Segment Start: PROVIDED INFORMATION

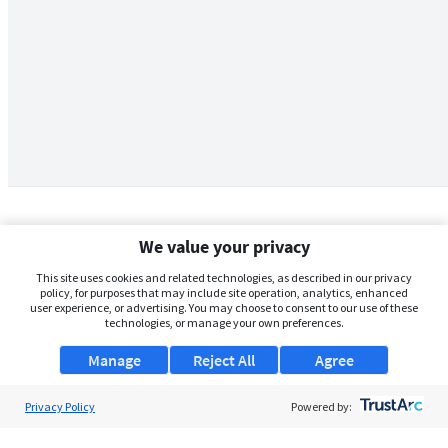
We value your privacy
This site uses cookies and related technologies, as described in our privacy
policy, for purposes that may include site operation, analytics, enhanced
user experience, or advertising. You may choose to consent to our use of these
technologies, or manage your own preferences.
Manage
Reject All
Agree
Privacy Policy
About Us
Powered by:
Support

Segment End: PROVIDED INFORMATION
Segment Start: PROVIDED INFORMATION

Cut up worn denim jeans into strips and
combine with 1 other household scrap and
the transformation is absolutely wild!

Segment End: PROVIDED INFORMATION

## WORK ORDER:
Every line above from the line with "Cut up worn denim jeans into strips and" to the line with "the transformation is absolutely wild!", inclusive, must be returned exactly; no other line belongs in the reply.

## ANSWER:
Cut up worn denim jeans into strips and
combine with 1 other household scrap and
the transformation is absolutely wild!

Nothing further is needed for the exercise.